* **Lista de tarefas**:
1. Reescreva em forma de lista, mais curta e com os fatos principais, o parágrafo da resenha do filme que começa com "Ewan McGregor faz o jovem Yeshua".
2. Diga se cada afirmação concorda com a resenha do filme, respondendo sim ou não e citando as palavras do texto que decidem: (a) O filme foi dirigido por Rodrigo Garcia. (b) As Escrituras descrevem em detalhe tudo o que aconteceu nos 40 dias no deserto. (c) O autor considera pecado qualquer ficção sobre esses dias.
3. Edite o trecho da resenha do filme que começa nas palavras "Conseguir retirar a" e termina depois de "Direção Rodrigo Garcia).", substituindo "Lúcifer" por "Satanás".

* **Artigo**:
----
Conseguir retirar a gordura da alma... Silenciar-se ao ponto de ouvir o que é para poucos... Muitos fizeram e buscaram isso. Yeshua (Jesus) fez o mesmo. Seus 40 dias e 40 noites no deserto são preenchidos nas Escrituras com apenas alguns diálogos entre ele e Lúcifer. Mas sabemos que não foi só isso... Houve silêncio, sede, pedras, pó, vento, sol, frio, calor, fome e sonhos. É fato que houve muito mais do que aquele diálogo entre Yeshua e Lúcifer. Exercitar a mente e tentar imaginar o que mais aconteceu naqueles 40 dias é ficção. Mas não há pecado na ficção, desde que não seja bem feita simplesmente para atender determinada doutrina, dogma ou grupo. A ficção feita com reverência, respeito, cuidado e humildade não é anátema, pelo contrário, nos aproxima do inefável. Assim foi para mim assistir ao filme Os Últimos Dias no Deserto (EUA - 2016 - Direção Rodrigo Garcia).
Ewan McGregor faz o jovem Yeshua (Jesus) que busca no deserto um lugar para ouvir o Pai e a si mesmo. Busca achegar-se ao Pai. Mas fica claro ao espectador que ele sabe que está aqui na Terra jogando pelas regras dos homens, e por isso sente cansaço, dor e toda e qualquer sensação humana. Sente até mesmo a vontade de ouvir claramente a voz de Deus e receber de volta o assovio do vento. Os primeiros longos minutos do início do filme já seriam uma grande obra, pois o diretor não tem medo de mostrar o silêncio, a solidão e a feroz batalha entre o deserto e o homem. Esse primeiro trecho seria suficiente para nos fazer entender porque é preciso ir para o deserto (seja qual for o lugar que cada um de nós chama ou conhece como "deserto").
----
* **Material coletado**:
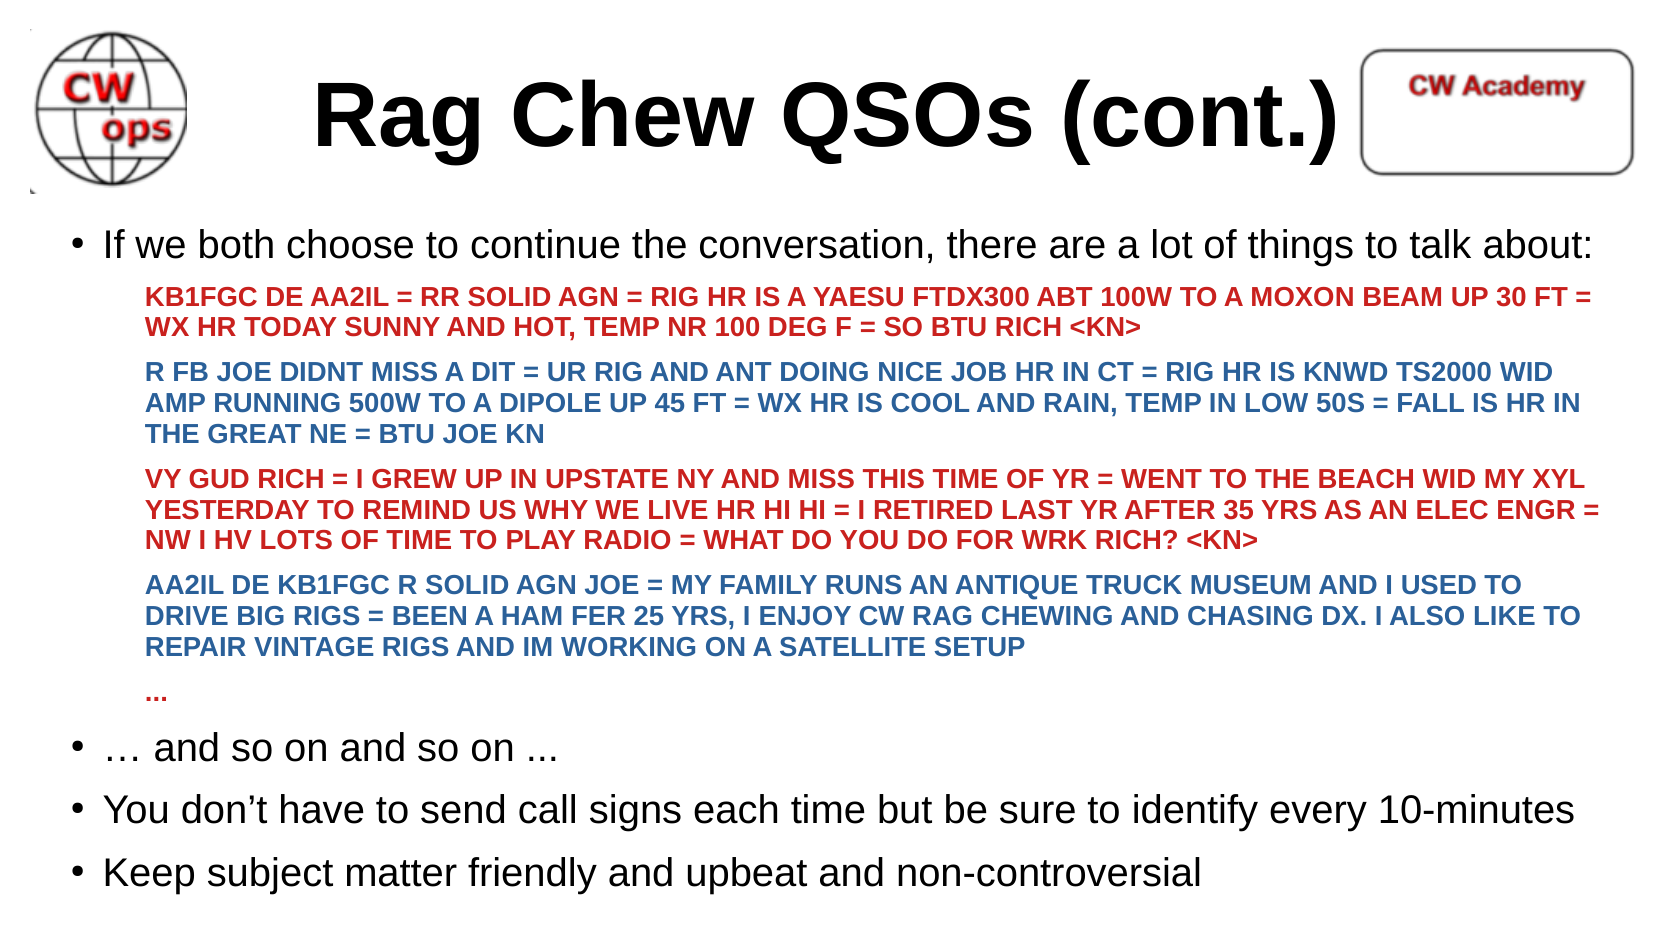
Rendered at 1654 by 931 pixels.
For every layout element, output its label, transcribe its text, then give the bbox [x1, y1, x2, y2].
----
* **Respostas do exercício**:
1.
- Ewan McGregor interpreta o jovem Yeshua (Jesus), que procura no deserto um lugar para ouvir o Pai e a si mesmo.
- Yeshua sabe que está na Terra seguindo as regras dos homens e, por isso, sente cansaço, dor e todas as sensações humanas, inclusive a vontade de ouvir claramente a voz de Deus, recebendo de volta apenas o assovio do vento.
- Os primeiros longos minutos do filme já seriam uma grande obra, pois o diretor mostra sem medo o silêncio, a solidão e a batalha entre o deserto e o homem.
- Esse trecho basta para entender por que é preciso ir para o deserto, seja qual for o "deserto" de cada um.

2.
(a) Sim: "Direção Rodrigo Garcia".
(b) Não: "são preenchidos nas Escrituras com apenas alguns diálogos entre ele e Lúcifer".
(c) Não: "Mas não há pecado na ficção".

3.
Conseguir retirar a gordura da alma... Silenciar-se ao ponto de ouvir o que é para poucos... Muitos fizeram e buscaram isso. Yeshua (Jesus) fez o mesmo. Seus 40 dias e 40 noites no deserto são preenchidos nas Escrituras com apenas alguns diálogos entre ele e Satanás. Mas sabemos que não foi só isso... Houve silêncio, sede, pedras, pó, vento, sol, frio, calor, fome e sonhos. É fato que houve muito mais do que aquele diálogo entre Yeshua e Satanás. Exercitar a mente e tentar imaginar o que mais aconteceu naqueles 40 dias é ficção. Mas não há pecado na ficção, desde que não seja bem feita simplesmente para atender determinada doutrina, dogma ou grupo. A ficção feita com reverência, respeito, cuidado e humildade não é anátema, pelo contrário, nos aproxima do inefável. Assim foi para mim assistir ao filme Os Últimos Dias no Deserto (EUA - 2016 - Direção Rodrigo Garcia).